What to do: Using the records below, find every line that includes "continues" and copy it.
BEGIN Data to process
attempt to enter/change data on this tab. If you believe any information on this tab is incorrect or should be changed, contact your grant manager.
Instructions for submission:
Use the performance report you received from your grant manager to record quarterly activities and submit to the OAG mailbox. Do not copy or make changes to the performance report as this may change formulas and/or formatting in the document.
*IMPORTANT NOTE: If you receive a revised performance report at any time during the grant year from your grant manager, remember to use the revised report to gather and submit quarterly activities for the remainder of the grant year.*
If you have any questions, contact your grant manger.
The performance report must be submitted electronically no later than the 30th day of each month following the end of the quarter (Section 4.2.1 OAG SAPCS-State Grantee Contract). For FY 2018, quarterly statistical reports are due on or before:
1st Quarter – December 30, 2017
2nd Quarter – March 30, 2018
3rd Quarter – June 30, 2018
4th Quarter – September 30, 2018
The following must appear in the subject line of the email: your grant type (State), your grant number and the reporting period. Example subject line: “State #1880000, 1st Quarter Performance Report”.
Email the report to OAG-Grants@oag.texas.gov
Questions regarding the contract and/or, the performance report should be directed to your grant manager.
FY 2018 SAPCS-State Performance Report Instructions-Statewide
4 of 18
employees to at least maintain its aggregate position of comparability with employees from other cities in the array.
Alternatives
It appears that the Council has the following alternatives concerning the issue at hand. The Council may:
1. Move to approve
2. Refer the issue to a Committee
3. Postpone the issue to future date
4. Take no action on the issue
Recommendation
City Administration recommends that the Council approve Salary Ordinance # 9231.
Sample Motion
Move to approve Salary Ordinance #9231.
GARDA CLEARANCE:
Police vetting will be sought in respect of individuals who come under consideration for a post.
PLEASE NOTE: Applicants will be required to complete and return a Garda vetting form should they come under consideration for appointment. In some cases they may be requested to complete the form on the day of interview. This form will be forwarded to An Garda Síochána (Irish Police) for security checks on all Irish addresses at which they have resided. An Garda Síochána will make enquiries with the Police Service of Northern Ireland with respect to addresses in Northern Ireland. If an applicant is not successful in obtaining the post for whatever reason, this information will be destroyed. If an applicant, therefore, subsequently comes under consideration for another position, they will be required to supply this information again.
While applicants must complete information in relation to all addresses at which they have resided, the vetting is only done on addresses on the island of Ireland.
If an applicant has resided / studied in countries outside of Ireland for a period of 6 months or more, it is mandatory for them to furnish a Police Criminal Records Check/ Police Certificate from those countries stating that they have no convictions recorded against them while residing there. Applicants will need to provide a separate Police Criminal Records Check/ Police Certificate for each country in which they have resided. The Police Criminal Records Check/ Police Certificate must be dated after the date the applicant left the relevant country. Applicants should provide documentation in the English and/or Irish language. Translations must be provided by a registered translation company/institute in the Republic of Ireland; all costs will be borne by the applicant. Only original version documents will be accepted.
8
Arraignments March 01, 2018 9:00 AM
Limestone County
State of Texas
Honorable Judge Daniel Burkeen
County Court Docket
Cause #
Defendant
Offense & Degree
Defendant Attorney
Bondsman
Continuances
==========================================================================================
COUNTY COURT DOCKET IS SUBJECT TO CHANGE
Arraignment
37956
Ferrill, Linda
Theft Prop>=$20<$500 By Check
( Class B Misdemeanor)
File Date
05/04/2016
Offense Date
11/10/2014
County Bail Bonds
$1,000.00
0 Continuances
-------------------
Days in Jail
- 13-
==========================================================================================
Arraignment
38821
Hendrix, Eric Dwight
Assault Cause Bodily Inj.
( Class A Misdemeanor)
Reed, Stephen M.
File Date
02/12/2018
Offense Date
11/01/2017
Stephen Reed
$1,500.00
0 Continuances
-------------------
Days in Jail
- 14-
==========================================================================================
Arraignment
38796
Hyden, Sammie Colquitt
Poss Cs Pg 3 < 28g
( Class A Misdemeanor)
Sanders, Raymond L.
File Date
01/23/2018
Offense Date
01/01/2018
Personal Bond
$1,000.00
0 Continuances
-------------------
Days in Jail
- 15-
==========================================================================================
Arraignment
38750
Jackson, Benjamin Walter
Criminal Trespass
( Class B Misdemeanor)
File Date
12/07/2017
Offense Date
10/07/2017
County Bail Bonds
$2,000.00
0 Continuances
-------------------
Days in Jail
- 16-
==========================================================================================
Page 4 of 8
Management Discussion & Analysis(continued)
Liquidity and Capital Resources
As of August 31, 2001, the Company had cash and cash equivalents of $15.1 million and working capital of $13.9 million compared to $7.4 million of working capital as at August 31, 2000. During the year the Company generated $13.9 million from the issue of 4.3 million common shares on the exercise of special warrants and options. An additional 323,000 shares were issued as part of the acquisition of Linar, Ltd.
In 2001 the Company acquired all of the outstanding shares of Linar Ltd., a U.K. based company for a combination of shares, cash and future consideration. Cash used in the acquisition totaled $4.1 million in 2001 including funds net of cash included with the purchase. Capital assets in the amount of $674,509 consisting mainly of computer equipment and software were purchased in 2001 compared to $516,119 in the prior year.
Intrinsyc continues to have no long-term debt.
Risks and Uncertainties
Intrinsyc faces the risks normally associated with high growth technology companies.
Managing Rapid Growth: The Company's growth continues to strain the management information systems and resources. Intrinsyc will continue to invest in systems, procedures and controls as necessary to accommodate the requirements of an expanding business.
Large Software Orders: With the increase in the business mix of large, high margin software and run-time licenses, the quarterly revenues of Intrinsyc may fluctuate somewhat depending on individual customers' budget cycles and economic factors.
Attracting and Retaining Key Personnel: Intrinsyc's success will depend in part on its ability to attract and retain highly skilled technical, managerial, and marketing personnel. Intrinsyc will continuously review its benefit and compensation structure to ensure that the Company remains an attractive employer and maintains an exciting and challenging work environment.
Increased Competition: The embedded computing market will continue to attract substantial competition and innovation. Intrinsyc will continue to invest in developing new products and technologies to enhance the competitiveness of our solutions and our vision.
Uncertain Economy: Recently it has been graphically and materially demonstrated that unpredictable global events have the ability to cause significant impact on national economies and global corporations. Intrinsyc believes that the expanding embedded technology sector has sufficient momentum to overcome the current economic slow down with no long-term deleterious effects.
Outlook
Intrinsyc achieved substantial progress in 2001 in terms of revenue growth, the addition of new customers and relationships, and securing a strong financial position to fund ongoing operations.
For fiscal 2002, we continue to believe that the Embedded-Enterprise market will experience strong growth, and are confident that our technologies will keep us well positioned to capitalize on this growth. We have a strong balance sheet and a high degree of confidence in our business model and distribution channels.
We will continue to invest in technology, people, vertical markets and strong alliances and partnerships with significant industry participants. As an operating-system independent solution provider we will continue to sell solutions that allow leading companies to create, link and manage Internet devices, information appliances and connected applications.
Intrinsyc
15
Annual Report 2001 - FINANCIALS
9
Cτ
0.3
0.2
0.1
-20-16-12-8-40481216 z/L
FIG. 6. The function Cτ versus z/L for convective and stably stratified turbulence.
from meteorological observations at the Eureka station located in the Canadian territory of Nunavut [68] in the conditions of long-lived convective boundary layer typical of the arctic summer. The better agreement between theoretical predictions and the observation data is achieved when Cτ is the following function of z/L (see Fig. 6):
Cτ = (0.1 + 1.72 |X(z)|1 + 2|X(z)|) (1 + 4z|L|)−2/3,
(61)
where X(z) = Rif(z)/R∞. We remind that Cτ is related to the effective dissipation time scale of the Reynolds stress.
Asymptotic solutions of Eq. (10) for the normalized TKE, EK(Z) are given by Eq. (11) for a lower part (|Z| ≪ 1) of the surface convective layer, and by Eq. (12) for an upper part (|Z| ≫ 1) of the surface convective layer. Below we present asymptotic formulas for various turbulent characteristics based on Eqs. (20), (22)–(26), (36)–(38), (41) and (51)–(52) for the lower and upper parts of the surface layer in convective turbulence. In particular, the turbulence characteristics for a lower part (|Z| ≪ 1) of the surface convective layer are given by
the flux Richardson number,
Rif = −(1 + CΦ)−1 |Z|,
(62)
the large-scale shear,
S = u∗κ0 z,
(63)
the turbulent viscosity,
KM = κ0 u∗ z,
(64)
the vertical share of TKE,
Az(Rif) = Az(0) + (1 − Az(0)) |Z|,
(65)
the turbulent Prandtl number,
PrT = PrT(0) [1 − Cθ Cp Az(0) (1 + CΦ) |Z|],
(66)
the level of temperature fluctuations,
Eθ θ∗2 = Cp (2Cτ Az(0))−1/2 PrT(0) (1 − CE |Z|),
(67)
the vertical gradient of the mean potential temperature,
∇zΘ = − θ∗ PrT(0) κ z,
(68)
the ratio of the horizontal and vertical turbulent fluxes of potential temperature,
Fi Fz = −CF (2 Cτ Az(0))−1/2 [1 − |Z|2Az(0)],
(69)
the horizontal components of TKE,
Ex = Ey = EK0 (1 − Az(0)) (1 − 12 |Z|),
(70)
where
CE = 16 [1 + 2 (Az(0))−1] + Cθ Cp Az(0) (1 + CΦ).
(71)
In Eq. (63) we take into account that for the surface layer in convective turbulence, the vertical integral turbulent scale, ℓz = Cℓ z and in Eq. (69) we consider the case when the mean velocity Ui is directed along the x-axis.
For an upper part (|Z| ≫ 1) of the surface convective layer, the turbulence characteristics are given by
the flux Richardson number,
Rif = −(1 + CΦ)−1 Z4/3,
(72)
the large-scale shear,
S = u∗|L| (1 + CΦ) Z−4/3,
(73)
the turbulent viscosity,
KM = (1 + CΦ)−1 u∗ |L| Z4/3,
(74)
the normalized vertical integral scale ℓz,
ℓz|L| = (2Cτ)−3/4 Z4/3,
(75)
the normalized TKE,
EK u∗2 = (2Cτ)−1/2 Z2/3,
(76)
END Data to process
Expected answer:
Intrinsyc continues to have no long-term debt.
Managing Rapid Growth: The Company's growth continues to strain the management information systems and resources. Intrinsyc will continue to invest in systems, procedures and controls as necessary to accommodate the requirements of an expanding business.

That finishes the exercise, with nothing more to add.